Forum Moderators: coopster

Message Too Old, No Replies

Checking article uniqueness

using php to compare two articles for uniqueness

msykes

6:20 pm on Jun 17, 2010 (gmt 0)

I'm trying to develop an php script that'll compare two articles and generate a percentage for uniqueness. A good example of software that does this is [dupecop.com...]

I want a php script that does this that runs on my own server, and although I've tried combinations of similar_text() etc. I haven't found a method that gives a similar percentage to the sites and services out there that are geared to make sure your spun articles are unique enough.

There's a couple more sites that give similar numbers as dupecop for the same comparisons, so I figured there must be something out there already... but alas I can't find it.

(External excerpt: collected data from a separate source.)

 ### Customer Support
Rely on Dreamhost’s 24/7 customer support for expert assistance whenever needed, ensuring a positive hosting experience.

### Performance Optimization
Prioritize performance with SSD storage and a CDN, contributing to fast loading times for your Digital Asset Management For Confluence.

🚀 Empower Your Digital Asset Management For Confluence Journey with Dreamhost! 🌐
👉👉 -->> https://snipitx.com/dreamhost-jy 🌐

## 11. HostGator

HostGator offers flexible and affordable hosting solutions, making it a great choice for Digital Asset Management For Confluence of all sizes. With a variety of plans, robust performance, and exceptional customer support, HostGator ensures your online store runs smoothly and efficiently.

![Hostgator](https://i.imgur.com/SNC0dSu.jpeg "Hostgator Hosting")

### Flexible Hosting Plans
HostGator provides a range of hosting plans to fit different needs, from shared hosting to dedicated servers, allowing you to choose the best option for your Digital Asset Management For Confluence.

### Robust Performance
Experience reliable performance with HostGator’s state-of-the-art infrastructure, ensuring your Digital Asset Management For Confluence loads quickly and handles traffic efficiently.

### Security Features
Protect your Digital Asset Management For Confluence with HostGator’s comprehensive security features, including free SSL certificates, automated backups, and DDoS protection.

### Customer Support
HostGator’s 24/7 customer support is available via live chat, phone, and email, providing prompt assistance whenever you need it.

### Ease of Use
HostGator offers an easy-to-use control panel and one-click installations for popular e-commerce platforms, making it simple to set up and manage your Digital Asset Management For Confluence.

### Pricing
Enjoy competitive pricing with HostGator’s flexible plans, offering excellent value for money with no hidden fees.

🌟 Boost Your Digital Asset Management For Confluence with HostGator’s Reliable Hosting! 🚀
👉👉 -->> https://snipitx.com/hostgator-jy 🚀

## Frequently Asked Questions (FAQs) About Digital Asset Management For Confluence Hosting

Can anyone point me in the right direction?

Readie

6:26 pm on Jun 17, 2010 (gmt 0)

I have a few ideas, the easiest to implement that I can think of is to split both articles up into 1 character pieces.

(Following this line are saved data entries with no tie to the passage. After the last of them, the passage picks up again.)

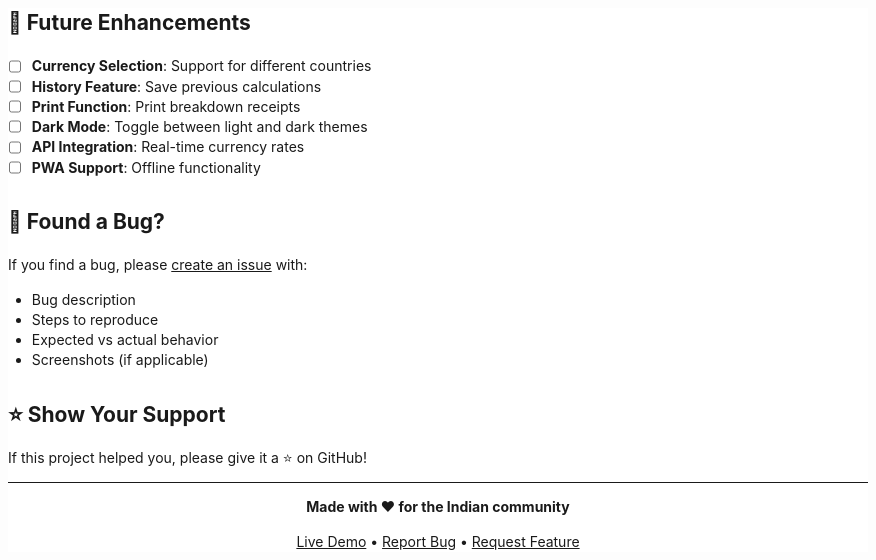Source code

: ## 🔮 Future Enhancements

- [ ] **Currency Selection**: Support for different countries
- [ ] **History Feature**: Save previous calculations
- [ ] **Print Function**: Print breakdown receipts
- [ ] **Dark Mode**: Toggle between light and dark themes
- [ ] **API Integration**: Real-time currency rates
- [ ] **PWA Support**: Offline functionality

## 🐛 Found a Bug?

If you find a bug, please [create an issue](https://github.com/cykoravish/Indian-notes-calculator/issues) with:
- Bug description
- Steps to reproduce
- Expected vs actual behavior
- Screenshots (if applicable)

## ⭐ Show Your Support

If this project helped you, please give it a ⭐ on GitHub!

---

<div align="center">
  
**Made with ❤️ for the Indian community**

[Live Demo](https://cykoravish.github.io/Indian-notes-calculator/) • [Report Bug](https://github.com/cykoravish/Indian-notes-calculator/issues) • [Request Feature](https://github.com/cykoravish/Indian-notes-calculator/issues)

</div>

Problem with that though, is if the following 2 were compared, it would say "50% unique":

abcdefgh
abcdxefg

[edit]

Actually, another thought:

Split both up into arrays of 1 character pieces, then count how often each character appears (could do this as an explode(" ", $article) for by-word too)

msykes

7:13 pm on Jun 17, 2010 (gmt 0)

Hmm... that's a possibility actually. I'll try that out and see.

However I'm pretty sure something more complex is needed. I want something with a similar accuracy to Google's content checking system (not that we know how accurate it is) at a document to document level. I'm betting they throw in some LSA techniques in there or something like that.

Readie

7:34 pm on Jun 17, 2010 (gmt 0)

Google's content checking system

I suspect Google have been working to perfect that system for several years, being able to hire the best of the best seems to me you won't be able to achieve the same level of accuracy.

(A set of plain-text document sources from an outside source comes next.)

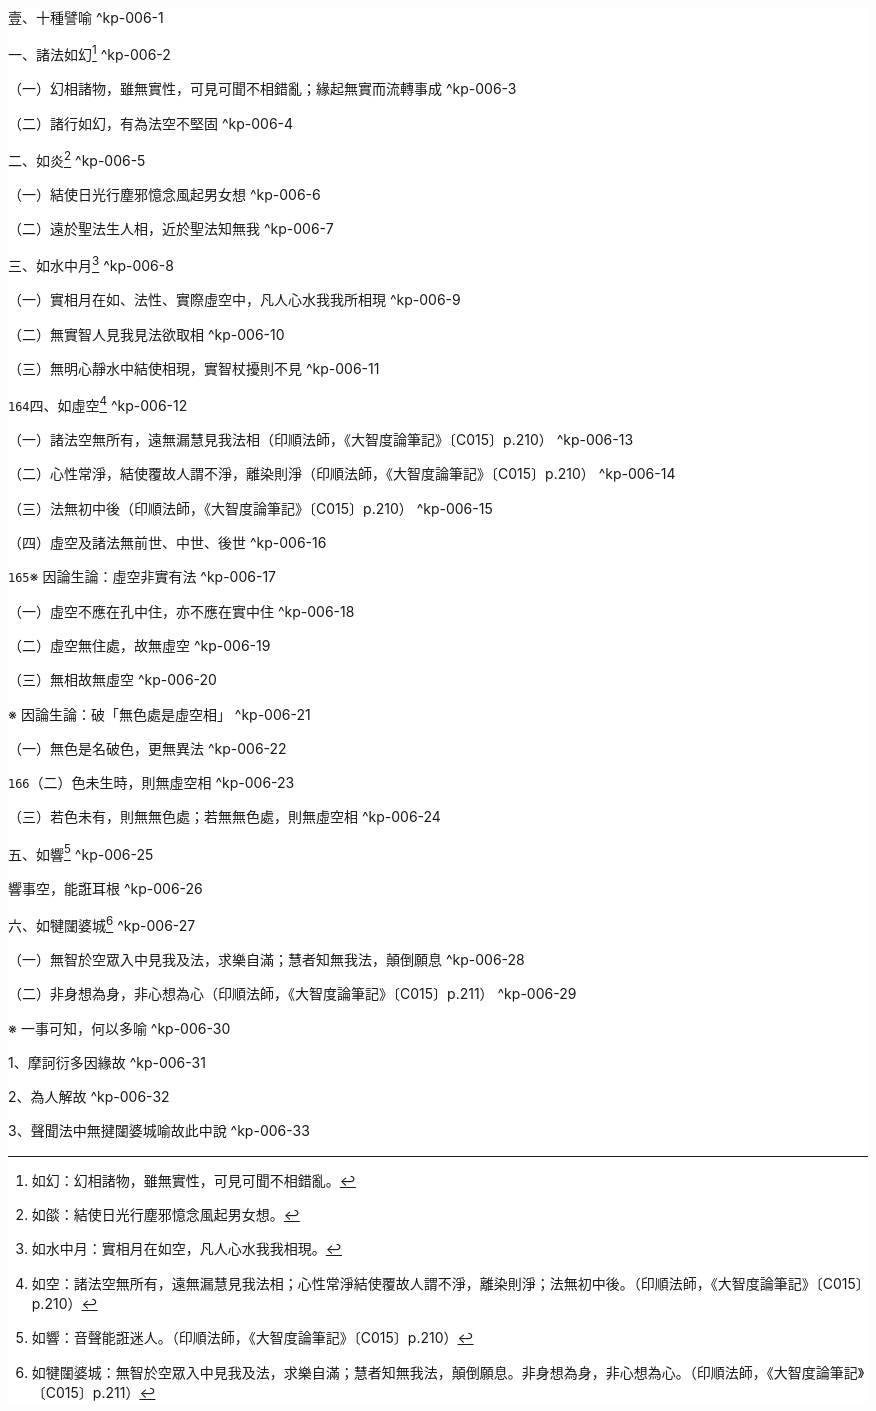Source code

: 壹、十種譬喻 ^kp-006-1

一、諸法如幻[^3] ^kp-006-2

（一）幻相諸物，雖無實性，可見可聞不相錯亂；緣起無實而流轉事成 ^kp-006-3

（二）諸行如幻，有為法空不堅固 ^kp-006-4

二、如炎[^10] ^kp-006-5

（一）結使日光行塵邪憶念風起男女想 ^kp-006-6

（二）遠於聖法生人相，近於聖法知無我 ^kp-006-7

三、如水中月[^14] ^kp-006-8

（一）實相月在如、法性、實際虛空中，凡人心水我我所相現 ^kp-006-9

（二）無實智人見我見法欲取相 ^kp-006-10

（三）無明心靜水中結使相現，實智杖擾則不見 ^kp-006-11

`164`四、如虛空[^19] ^kp-006-12

（一）諸法空無所有，遠無漏慧見我法相（印順法師，《大智度論筆記》〔C015〕p.210） ^kp-006-13

（二）心性常淨，結使覆故人謂不淨，離染則淨（印順法師，《大智度論筆記》〔C015〕p.210） ^kp-006-14

（三）法無初中後（印順法師，《大智度論筆記》〔C015〕p.210） ^kp-006-15

（四）虛空及諸法無前世、中世、後世 ^kp-006-16

`165`※ 因論生論：虛空非實有法 ^kp-006-17

（一）虛空不應在孔中住，亦不應在實中住 ^kp-006-18

（二）虛空無住處，故無虛空 ^kp-006-19

（三）無相故無虛空 ^kp-006-20

※ 因論生論：破「無色處是虛空相」 ^kp-006-21

（一）無色是名破色，更無異法 ^kp-006-22

`166`（二）色未生時，則無虛空相 ^kp-006-23

（三）若色未有，則無無色處；若無無色處，則無虛空相 ^kp-006-24

五、如響[^32] ^kp-006-25

響事空，能誑耳根 ^kp-006-26

六、如犍闥婆城[^43] ^kp-006-27

（一）無智於空眾入中見我及法，求樂自滿；慧者知無我法，顛倒願息 ^kp-006-28

（二）非身想為身，非心想為心（印順法師，《大智度論筆記》〔C015〕p.211） ^kp-006-29

※ 一事可知，何以多喻 ^kp-006-30

1、摩訶衍多因緣故 ^kp-006-31

2、為人解故 ^kp-006-32

3、聲聞法中無揵闥婆城喻故此中說 ^kp-006-33


[^1]: 幻：3.變幻的法術。《列子‧周穆王》："
[^2]: （1）《一切經音義》卷1：「^尋香城（古譯名乾闥婆城，唐梵雖殊其實一也。《瑜伽論》云：音樂在地屬東方持國天王，常與上界諸天奏樂，以業感力故，但諸天思憶樂時，此尋香神即感遙聞彼天香氣，尋香赴彼，奏諸音樂，或名食香神。案：此天所住城郭，或居須彌層級，或在七金山上，或居空界，或處人間，其城郭多於平澤海濱，或於空曠砂漠絕人境處，化現似城，遠望分明，近觀即滅，如波浮雲陽氣之類）。」（大正54，316a15-18）
[^3]: 如幻：幻相諸物，雖無實性，可見可聞不相錯亂。
[^4]: 空：可見可聞不相錯亂。（印順法師，《大智度論筆記》〔C014〕p.209）
[^5]: 印順法師，《初期大乘佛教之起源與開展》，p.27：「^《德女經》：佛為德女說緣起如幻，與竺法護所譯《梵志女首意經》相合。」
[^6]: 無本：空，凡夫無智，起惑造業受苦。（印順法師，《大智度論筆記》〔A054〕p.92）
[^7]: 妓＝伎【聖乙】＊。（大正25，102d，n.11）
[^8]: 伎＝妓【宋】【元】【明】【聖乙】。（大正25，102d，n.12）
[^9]: 空：屬因緣，不自在，不久住。（印順法師，《大智度論筆記》〔C014〕p.209）
[^10]: 如燄：結使日光行塵邪憶念風起男女想。
[^11]: 曠野：1.空闊的原野。（《漢語大詞典》（五），p.845）
[^12]: 日光熱＝日光【宋】【元】【明】，＝光【宮】【聖乙】。（大正25，102d，n.27）
[^13]: 想＝相【宋】【元】【明】【宮】。（大正25，102d，n.28）
[^14]: 如水中月：實相月在如空，凡人心水我我相現。
[^15]: 「如、法性、實際」，參見《大智度論》卷32（大正25，297b24-c24）。
[^16]: 《大正藏》作「凡天人」，依【宋】【元】【明】等改作「凡人」。（大正25，102d，n.33）
[^17]: 攪＝擾【元】【明】【宮】【聖】【聖乙】＊。（大正25，102d，n.36）
[^18]: 唯識：無明心水現吾我憍慢諸結使影。（印順法師，《大智度論筆記》〔C013〕p.206）
[^19]: 如空：諸法空無所有，遠無漏慧見我法相；心性常淨結使覆故人謂不淨，離染則淨；法無初中後。（印順法師，《大智度論筆記》〔C015〕p.210）
[^20]: 參見《大智度論》卷42：「^如虛空一切法中不可說，無相故。虛空與色相違故，不得說名為色。色盡處亦非虛空，更無別法故。若謂入出為虛空相，是事不然！是身業非虛空相，若無相則無法，以是故虛空但有名字。」（大正25，365c15-19）
[^21]: 縹（^ㄆㄧㄠˇ）色：1.淡青色。（《漢語大詞典》（九），p.978）
[^22]: 曀（^ㄧˋ）：1.天陰而有風；天色陰暗。2.猶暗昧。3.遮蔽。（《漢語大詞典》（五），p.836）
[^23]: 虛空：性常清淨，人謂陰曀為不淨。（印順法師，《大智度論筆記》〔C005〕p.188）
[^24]: 參見Lamotte（1944, p.365, n.1）：指須陀洹果及斯陀含果。
[^25]: 參見Lamotte（1944, p.365, n.2）：指阿那含果。
[^26]: 參見Lamotte（1944, p.366, n.1）：阿羅漢果。
[^27]: 參見釋厚觀、郭忠生合編，〈《大智度論》之本文相互索引〉，《正觀》（6），p.24：（1）《大品般若經》卷6〈23
[^28]: （1）印順法師，《中觀論頌講記》，p.123：
[^29]: 參見Lamotte（1944, p.366,
[^30]: 參見《中論》卷5〈5
[^31]: 印順法師，《中觀論頌講記》，pp.125-126：
[^32]: 如響：音聲能誑迷人。（印順法師，《大智度論筆記》〔C015〕p.210）
[^33]: （1）㵎（^ㄐㄧㄢˋ）：1.山間的水溝。（《漢語大字典》（三），p.1749）
[^34]: 〔更有聲〕－【宋】【元】【明】【宮】【聖乙】。（大正25，103d，n.5）
[^35]: （1）鄔陀南：又名憂陀那（udāna），本是氣息之義，後轉作因感興而自然發出之聲音，更指佛感興而說出的話語（多為偈頌）。（參見《望月佛教大辭典》（一），p.215）
[^36]: （1）七處：1、項，2、齗，3、齒，4、脣，5、舌，6、咽，7、胸。
[^37]: 檀＝陀【元】【明】【石】。（大正25，103d，n.6）
[^38]: 項＝頂【宮】【聖】【聖乙】【石】。（大正25，103d，n.7）
[^39]: 齗（^ㄧㄣˊ）：同「齦」，1.牙床。《急就篇》卷三：「鼻口脣舌齗牙齒。」顏師古注：「齗，齒根肉也。」（《漢語大詞典》（十二），p.1455）
[^40]: 《大智度論》卷30：「^十方諸佛所說法，皆無有我亦無我所，但諸法和合假名眾生，如機關木人，雖能動作，內無有主，身亦如是。」（大正25，281a22-25）
[^41]: 是＝言【宋】【元】【明】【宮】【聖乙】。（大正25，103d，n.9）
[^42]: 融＝鎔【宋】【元】【明】【宮】。（大正25，103d，n.10）
[^43]: 如犍闥婆城：無智於空眾入中見我及法，求樂自滿；慧者知無我法，顛倒願息。非身想為身，非心想為心。（印順法師，《大智度論筆記》〔C015〕p.211）
[^44]: 樓櫓（^ㄌㄨˇ）：古代軍中用以瞭望、攻守的無頂蓋的高臺。建於地面或車、船之上。（《漢語大詞典》（四），p.1275）
[^45]: 之＝揵闥婆城【聖乙】。（大正25，103d，n.17）
[^46]: 野馬：4.指野外蒸騰的水氣。《莊子‧逍遙游》："野馬也，塵埃也。生物之以息相吹也。"郭象注："野馬者，游氣也。"成玄英疏："此言青春之時，陽氣發動，遙望藪澤之中，猶如奔馬，故謂之野馬也。"唐玄應《一切經音義》卷三"野馬"孫星衍校正："或問：'遊氣何以謂之野馬？'答云：'馬，特塺字假音耳。野塺（^ㄇㄟˊ），言野塵也。'"（《漢語大詞典》（十），p.409）
[^47]: 唯識：非身想為身，非心想為心。（印順法師，《大智度論筆記》〔C013〕p.206）
[^48]: 參見釋厚觀、郭忠生合編，〈《大智度論》之本文相互索引〉，《正觀》（6），p.25：《大智度論》卷4（大正25，86a）；卷4（大正25，93a1-8）；卷5（大正25，95b16-17）。
[^49]: 參見Lamotte（1944, p.370,
[^50]: 參見Lamotte（1944, p.370,
[^51]: 郭忠生譯案：Lamotte顯然是將「幻網」看作也是一個比喻，而且是收在其注解所述之《泡沫經》中。這樣的解說應該是受到《大正藏》標點之影響──「色如聚沫受如泡想如野馬。行如芭蕉識如幻及幻網。經中空譬喻。」但印順法師，《大智度論》（標點本），p.224之標點與Lamotte之理解迥然有異──「色如聚沫，受如泡，想如野馬，行如芭蕉，識如幻，及《幻網經》中空譬喻。」印順法師認為此處《大智度論》是舉《泡沫經》及《幻網經》，參見印順法師，《空之探究》，pp.88-89：「^《幻網經》沒有漢譯，《阿毘達磨順正理論》卷四引此經說：『佛告多聞諸聖弟子，汝等今者應如是學：諸有過去、未來、現在眼所識色，此中都無常性、恆性，廣說乃至無顛倒性，出世聖諦，皆是虛偽妄失之法。』（大正29，350c）《成唯識寶生論》也引述此經，「都無常性」以下，譯為：「無有常定、無妄、無異（的）實事可得，或如所有，或無倒性，悉皆非有，唯除聖者出過世間，斯成真實。」（《成唯識寶生論》卷4（大正31，91c））這是說：一切世間法，都是虛偽妄失法，沒有常、恆、不異的實性可得。《幻網經》也有如「見幻事」的譬喻（《阿毘達磨順正理論》卷50（大正29，623b）），與《撫掌喻經》相同。」
[^52]: 參見Lamotte（1944, p.371, n.1）：例如Saṃyutta（《相應部》）, IV,
[^53]: 參見Lamotte（1944, p.372,
[^54]: 如夢：結使眠中實無而著，得道覺時乃知無實；無明眠力無而見有；無眠力不應喜瞋而喜瞋；眾生身見力故起二十我見，覺已知無。（印順法師，《大智度論筆記》〔C015〕p.211）
[^55]: 唯識：無明眠力，種種無而見有。（印順法師，《大智度論筆記》〔C013〕p.206）
[^56]: 眠故＝眠力故【聖乙】，＝眠中【石】。（大正25，103d，n.31）
[^57]: 參見《雜阿含經》卷5（109經）（大正2，34b13-35a2）。
[^58]: 頭＝尺【宋】【元】【明】【宮】。（大正25，103d，n.37）
[^59]: 夢有夢空之諍：依緣生識云何言無；但念力轉，法緣生，云何有實。（印順法師，《大智度論筆記》〔C015〕p.211）
[^60]: 如影：見聞覺知實不可得，遮正見光有我法影，業影隨逐，空無有實。（印順法師，《大智度論筆記》〔C015〕p.211）
[^61]: 叵：1.不，不可。（《漢語大詞典》（一），p.957）
[^62]: 般若：實慧如大火聚，不可觸捉。（印順法師，《大智度論筆記》〔C004〕p.187）
[^63]: 三障：業隨逐人，無一時捨。（印順法師，《大智度論筆記》〔C013〕p.207）
[^64]: 參見Lamotte（1944, p.376,
[^65]: 參見Lamotte（1944, p.377,
[^66]: 參見Lamotte（1944, p.377,
[^67]: 新新＝漸漸【宮】。（大正25，104d，n.5）
[^68]: 參見Lamotte（1944, p.377,
[^69]: （1）㷮：燒焦的木頭。（《漢語大字典》（三），p.2228）
[^70]: 色蘊：影無觸，非身根得，故但虛誑。
[^71]: 空：不自在故空。空而心生眼見。（印順法師，《大智度論筆記》〔C014〕p.209）
[^72]: 如鏡中像：法非四作；空五眾作受，無智起貪瞋，得道者不然；不生不滅誑惑人眼；緣生無性。（印順法師，《大智度論筆記》〔C015〕p.211）
[^73]: 參見Lamotte（1944, p.378,
[^74]: 有＝無【聖】【聖乙】【石】。（大正25，104d，n.13）
[^75]: 「非自作、非他作、非共作、非無因作」，參見《雜阿含經》卷12（302經）（大正2，86a13-b3）；《雜阿含經》卷12（288經）（大正2，81a18-b8）；《中論》卷2〈12
[^76]: 〔苦〕－【聖】【石】。（大正25，104d，n.16）
[^77]: 〔是苦樂和合因緣〕－【宋】【元】【明】【宮】【聖】【石】。（大正25，104d，n.17）
[^78]: 求欲＝欲求【宋】【元】【明】【宮】。（大正25，104d，n.18）
[^79]: 明＝眼【石】。（大正25，104d，n.24）
[^80]: 空：緣生不自在故空。（印順法師，《大智度論筆記》〔C014〕p.209）
[^81]: （1）參見《中論》卷1〈1 觀因緣品〉：
[^82]: （1）參見《中論》（青目釋）卷3〈20 觀因果品〉：
[^83]: 參見《中論》（青目釋）卷2〈1 觀因緣品〉：
[^84]: 中邊：非有非無非有無，語亦不受名中道。（印順法師，《大智度論筆記》〔C005〕p.189）
[^85]: 如化：法無生住滅；身本無因從先世心生今世身，緣滅即果滅，雖空能令眾生喜瞋；無初中後，生無從來，滅無所去；如法性自然常淨。（印順法師，《大智度論筆記》〔C015〕p.211）
[^86]: 十四變化心，參見《大毘婆沙論》卷72（大正27，374a2-17）。
[^87]: 參見Lamotte（1944, p.382,
[^88]: 捫（^ㄇㄣˊ）：1.執持，按住。《詩‧大雅‧抑》："莫捫朕舌，言不可逝矣。"毛傳："捫，持也。"2.指蒙住。3.撫摸。4.攀，挽。（《漢語大詞典》（六），p.724）
[^89]: 智者大師撰《法界次第初門》卷下之上：
[^90]: 參見《俱舍論》卷27：「^神境智類總有五種：一、修得，二、生得，三、呪成，四、藥成，五、業成，曼馱多王及中有等諸神境智是業成攝。」（大正29，145a1-3）
[^91]: 生＝主【宋】【宮】，生＋（先）【元】【明】。（大正25，105d，n.8）
[^92]: 因＝有【聖】【石】。（大正25，105d，n.9）
[^93]: 唯識：身本無此因，但從先世心生今世身。（印順法師，《大智度論筆記》〔C013〕p.206）
[^94]: 空：空能令起喜瞋。（印順法師，《大智度論筆記》〔C014〕p.209）
[^95]: 參見《雜阿含經》卷31（882經）：「^譬如閻浮提一切河，四大河為第一，謂恒河、新頭、搏叉、司陀。如是一切善法，不放逸為第一。」（大正2，222b19-21）
[^96]: 參見釋厚觀、郭忠生合編，〈《大智度論》之本文相互索引〉，《正觀》（6），p.25：《大智度論》卷6（大正25，104a9-b17）。
[^97]: （1）參見《大智度論》卷80：
[^98]: （1）六因：[能作因](file:///C:WINDOWSTEMPsutra.htm#0_2#0_2)、俱有因、同類因、相應因、遍行因、異熟因。參見《發智論》卷1（大正26，920c5-921a10）；《俱舍論》卷7（大正29，30a-36b）；印順法師，《說一切有部為主的論書與論師之研究》pp.189-190。
[^99]: 空：非謂不見，無實用故空。（印順法師，《大智度論筆記》〔C014〕p.209）
[^100]: 十喻：為解法空。以易解空喻難解空，以心不著處解心著處，若著十喻應更說餘。
[^101]: ┌ 易解空 --- 心不著處
[^102]: 空：空即不生不滅。（印順法師，《大智度論筆記》〔C014〕p.209）
[^103]: 空有＃：以聲遮聲非求聲也。（印順法師，《大智度論筆記》〔C006〕p.192）
[^104]: 依據印順法師，《大智度論》（標點本）（一），p.236校勘：「上八字是衍文，應刪。」
[^105]: 參見釋厚觀、郭忠生合編，〈《大智度論》之本文相互索引〉，《正觀》（6），p.25：《大智度論》卷5（大正25，99b1-10）；另參見《大智度論》卷25（大正25，246a）。
[^106]: 名＝者【元】【明】【聖乙】。（大正25，106d，n.1）《高麗藏》亦作「名」（第14冊，435b11）。
[^107]: 參見《佛說放鉢經》（大正15，449b）。
[^108]: （1）蹈藉：亦作"蹈籍"。（《漢語大詞典》（十），p.530）
[^109]: 拘制：1.拘禁，繫縛。4.牽制。（《漢語大詞典》（六），p.483）
[^110]: 苦：生老病死，天上墮落。（印順法師，《大智度論筆記》〔C030〕p.234）
[^111]: 戒定＝施戒【宋】【元】【明】【宮】。（大正25，106d，n.10）
[^112]: 猗：2.依，靠著。（《漢語大詞典》（五），p.75）
[^113]: 無所依之禪定，參見《雜阿含經》卷33（926經）（大正2，235c-236b）；印順法師，《初期大乘佛教之起源與開展》，pp.278-285及pp.1210-1227。
[^114]: 〔定〕－【宋】【元】【明】【宮】。（大正25，106d，n.11）
[^115]: 微妙慧：取法相為粗，於諸法相不取不捨為妙。
[^116]: 二種菩薩：結業肉身、法身。
[^117]: 佛、法身菩薩之別：滿未滿異。（印順法師，《大智度論筆記》〔C015〕p.211）
[^118]: 除＝餘【宋】【元】【明】【宮】。（大正25，106d，n.26）
[^119]: 斷結：得佛時，得法身時。（印順法師，《大智度論筆記》〔C018〕p.216）
[^120]: 參見釋厚觀、郭忠生合編，〈《大智度論》之本文相互索引〉，《正觀》（6），p.25：《大智度論》卷5（大正25，97a26-c4）。
[^121]: 二忍：柔順忍，無生忍。
[^122]: 二種菩薩。最後肉身，見十方化佛於空中坐。（印順法師，《大智度論筆記》〔C012〕p.205）
[^123]: 四加行：煖增長為頂，頂增長為忍：無異法但增長異。（印順法師，《大智度論筆記》〔A055〕p.92）
[^124]: 中邊：觀眾生，離三際，不墮常斷二邊。（印順法師，《大智度論筆記》〔C005〕p.189）
[^125]: 甚深法：緣中非有果無果而果生。入三脫門得常樂果。觀法非空不空、相不相、作不作，心亦不著。（印順法師，《大智度論筆記》〔C002〕p.183）
[^126]: 參見釋厚觀、郭忠生合編，〈《大智度論》之本文相互索引〉，《正觀》（6），p.25：《大智度論》卷5（大正25，99a）。
[^127]: 空：緣生即空即中。（印順法師，《大智度論筆記》〔C014〕p.209）
[^128]: 還＝說【聖乙】。（大正25，107d，n.4）
[^129]: 《中論》卷3（青目釋）〈15 觀有無品〉：
[^130]: 不常不斷，參見《中論》卷1〈1
[^131]: 「亦不有無」，參見《中論》卷3〈15
[^132]: 甚深法：心識滅，言語斷，不常不斷，不有不無。（印順法師，《大智度論筆記》〔C002〕p.184）
[^133]: 文殊師利本緣，是在說明文殊菩薩過去生中謗法的因緣。參見《諸法無行經》卷下（大正15，759a2-761a29）；《雜譬喻經》（7經）《喜根喻》（大正4，523c13-28）；參見印順法師，《永光集》，〈大智度論之作者及其翻譯〉，p.99。
[^134]: 《摩訶般若波羅蜜經》卷14〈47
[^135]: 滅＋（法）【聖乙】。（大正25，107d，n.24）
[^136]: （煩）＋惱【宋】【元】【明】【宮】【石】。（大正25，107d，n.26）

My advice? Start basic, and work at it here and there as ideas occur to you.

[edit]

Oooh, I just turned senior member...

Anyways, idea again :)

Have multiple systems (so, have the 2 I suggested above, then any more you can think of) and take a value from both, then compile the values together to work out an average. Could possibly configer it to give greater weight to one system than another etc.

penders

10:20 pm on Jun 17, 2010 (gmt 0)

What about splitting the articles up into words and comparing that way? Just my 2c

I would have thought there would be a few(?) recognised mathematical/computational algorithms for calculating similarity/uniqueness? So you may need to search for the method, rather than the implementation? Sorry, can't be more help I'm afraid.

msykes

8:31 am on Jun 18, 2010 (gmt 0)

I was afraid that mentioning Google would get that response :). In no way do I expect (or want to pay for!) something as accurate as google in terms of checking for duplicate content as a whole. After all they check billions of pages for duplication against each other with a lot of contextual checks too.

I'm more interested in direct comparison, and I'm pretty sure from what I've read from their press releases they don't have something that elaborate (or at least elaborate enough that we can't reproduce to some degree), after all the computer power needed to compare every page online with each other is a tough job even for google!

penders, that might be a good idea too about the words. I'll try these two solutions and see how well they fare. I fear though more will be needed. thanks!